What will open TIFF?

Organizers weigh star power, scripts and politics as top-shelf titles including Silk, Eastern Promises and Fugitive Pieces look to land the plum, opening-night spot at this year's Toronto International Film Festival. A special report from Playback Daily

With the Toronto International Film Festival expected to soon announce this year’s opening film, the frontrunners include Deny Arcand’s L’Âge des ténèbres, which is closing Cannes’ official program, David Cronenberg’s thriller Eastern Promises, and Francois Girard’s period drama Silk, starring Keira Knightley.

Other contenders emerging from what could be the strongest field of Canadian films in years include Jeremy Podeswa’s Fugitive Pieces, Paolo Barzman’s Emotional Arithmetic, with an impressive international cast, and Rogers Spottiswoode’s Rwanda drama Shake Hands with the Devil.

TIFF co-directors Piers Handling and Noah Cowan are tight-lipped about this year’s prospects, as are most funders, producers and distributors contacted for this story, most of whom have a horse in the race.

But the early betting is on Silk, starring Michael Pitt as a 19th century French smuggler who betrays his wife (Knightley) with a Japanese mistress (Sei Ashina), from Rhombus Media and distribs Odeon Films and Picturehouse in the U.S.

Silk marks Girard’s first feature since 1998′s Academy Award-winning The Red Violin, also coproduced by Rhombus, which screened first in Venice before opening Toronto. It could repeat that Venice-to-Toronto path.

Also gathering industry buzz is Emotional Arithmetic, produced by Montreal’s BBR Productions and Toronto’s Triptych Media and distributed by Seville Pictures. The drama, about three characters separated by the Nazis who reunite 35 years later, boasts a cast that includes Susan Sarandon, Gabriel Byrne, Roy Dupuis, Christopher Plummer and Max von Sydow. Director Barzman is a TV veteran whose credits include Relic Hunter and Queen of Swords.

There’s also Arcand’s L’Âge des ténèbres (Cinémaginaire, Alliance Atlantis Vivafilm). The Quebec director and his producer-partner Denise Robert have a long relationship with TIFF. Robert, busily preparing for Cannes, said she would like the film to make its North American bow in Toronto to back an English-Canadian theatrical release after that in Quebec.

While directors like Girard and Cronenberg might seek a Venice launch, if Cowan and Handling want a world premiere for their opening night, the best choice could be Jeremy Podeswa’s Fugitive Pieces (Serendipity Point Films/Strada Films/Maple Pictures).

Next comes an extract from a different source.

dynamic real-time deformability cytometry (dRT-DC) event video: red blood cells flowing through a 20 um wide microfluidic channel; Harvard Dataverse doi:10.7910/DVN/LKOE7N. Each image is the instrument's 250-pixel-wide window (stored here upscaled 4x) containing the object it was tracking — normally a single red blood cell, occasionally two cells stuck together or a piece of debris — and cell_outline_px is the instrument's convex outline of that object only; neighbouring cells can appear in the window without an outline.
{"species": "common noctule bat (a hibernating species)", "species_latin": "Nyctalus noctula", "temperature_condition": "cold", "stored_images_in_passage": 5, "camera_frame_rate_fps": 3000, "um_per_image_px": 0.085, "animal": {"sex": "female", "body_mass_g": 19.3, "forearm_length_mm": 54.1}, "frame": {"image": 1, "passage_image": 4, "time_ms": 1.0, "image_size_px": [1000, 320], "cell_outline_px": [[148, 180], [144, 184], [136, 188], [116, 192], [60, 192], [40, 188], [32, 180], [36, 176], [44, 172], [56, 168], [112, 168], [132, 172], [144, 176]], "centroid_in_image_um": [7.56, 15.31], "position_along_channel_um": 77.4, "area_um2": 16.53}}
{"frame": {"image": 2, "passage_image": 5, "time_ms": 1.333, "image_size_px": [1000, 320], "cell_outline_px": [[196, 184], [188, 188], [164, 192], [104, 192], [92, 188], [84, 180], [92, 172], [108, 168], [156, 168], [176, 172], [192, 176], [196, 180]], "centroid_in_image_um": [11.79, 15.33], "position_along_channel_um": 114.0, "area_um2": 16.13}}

The drama, featuring Rade Serbedzija, Rosamund Pike and Stephen Dillane, lacks North American star power, but producer Robert Lantos has had eight of his previous movies open Toronto, so he’s a known quantity. And Podeswa is also an insider, having screened his first two movies, Eclipse and The Five Senses, in Toronto.

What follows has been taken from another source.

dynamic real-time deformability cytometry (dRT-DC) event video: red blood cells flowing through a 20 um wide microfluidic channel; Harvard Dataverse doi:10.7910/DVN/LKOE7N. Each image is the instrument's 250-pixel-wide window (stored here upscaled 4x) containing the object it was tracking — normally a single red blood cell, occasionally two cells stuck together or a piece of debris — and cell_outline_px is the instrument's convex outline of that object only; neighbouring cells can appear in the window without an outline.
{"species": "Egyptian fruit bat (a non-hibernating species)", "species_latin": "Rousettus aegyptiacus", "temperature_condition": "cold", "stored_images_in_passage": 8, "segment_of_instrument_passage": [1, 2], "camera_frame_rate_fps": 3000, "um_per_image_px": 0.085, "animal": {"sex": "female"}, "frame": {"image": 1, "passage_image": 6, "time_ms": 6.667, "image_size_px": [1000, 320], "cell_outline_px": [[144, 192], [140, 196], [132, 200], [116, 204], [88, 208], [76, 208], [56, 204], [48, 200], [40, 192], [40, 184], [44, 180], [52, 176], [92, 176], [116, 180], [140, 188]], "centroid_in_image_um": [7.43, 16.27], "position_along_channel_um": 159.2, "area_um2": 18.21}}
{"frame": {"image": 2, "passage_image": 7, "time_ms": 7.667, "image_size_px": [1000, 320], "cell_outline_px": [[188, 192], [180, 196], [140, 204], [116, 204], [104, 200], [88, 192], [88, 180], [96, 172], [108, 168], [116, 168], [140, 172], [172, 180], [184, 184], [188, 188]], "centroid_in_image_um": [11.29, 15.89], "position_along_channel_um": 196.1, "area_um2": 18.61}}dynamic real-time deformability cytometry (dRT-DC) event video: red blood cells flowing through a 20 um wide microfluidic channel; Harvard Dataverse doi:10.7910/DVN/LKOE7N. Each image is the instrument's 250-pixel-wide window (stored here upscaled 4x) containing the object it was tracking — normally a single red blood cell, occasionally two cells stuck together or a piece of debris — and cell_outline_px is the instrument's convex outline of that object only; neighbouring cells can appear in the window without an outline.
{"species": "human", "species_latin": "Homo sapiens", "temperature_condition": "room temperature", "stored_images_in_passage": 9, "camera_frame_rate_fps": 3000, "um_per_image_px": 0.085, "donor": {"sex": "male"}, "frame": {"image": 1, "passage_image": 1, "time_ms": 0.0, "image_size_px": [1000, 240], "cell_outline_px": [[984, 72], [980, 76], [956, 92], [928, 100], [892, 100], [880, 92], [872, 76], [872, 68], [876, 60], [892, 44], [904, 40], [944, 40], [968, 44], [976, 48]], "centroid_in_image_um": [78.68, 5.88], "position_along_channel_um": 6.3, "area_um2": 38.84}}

Ditto for fellow Fugitive Pieces producer Sandra Cunningham, who is a former TIFF programmer. In another connection, the Harold Greenburg Fund has equity in Fugitive Pieces, while HGF parent company Astral Media annually sponsors TIFF’s opening-night gala at Roy Thomson Hall.

Toronto needs to book smartly this year. Selecting Deepa Mehta’s Water to open in 2005 underlined the fest’s ability to effectively launch a Canadian film and filmmaker into critical and box-office orbit.

By contrast, last year’s opener, The Journals of Knud Rasmussen, directed by Zacharias Kunuk and Norman Cohn, flopped with the first-night audience.

This year, the industry consensus is that TIFF could use a crowd-pleaser that plays to cinephiles as well as the bankers and politicians perennially on hand for the invite-only opening gala.

The solution could come from Cronenberg, whose Eastern Promises (Focus Features/Alliance Atlantis), a U.K./Canada copro thriller about Russian mob intrigue in London, stars Viggo Mortensen and Naomi Watts, who would bring celebrity wattage to the red carpet. And it is also produced by Lantos.

Other contenders include Shake Hands with the Devil (Barna-Alper Productions/Halifax Film/Seville), which features Roy Dupuis as retired Lt.-Gen. Roméo Dallaire in Rwanda at the time of that country’s genocide.

Another dark horse is The Stone Angel (Buffalo Gal Pictures/Skogland Productions/Odeon Films), an adaptation of the classic Margaret Laurence novel, with Oscar-winner Ellen Burstyn in the starring role.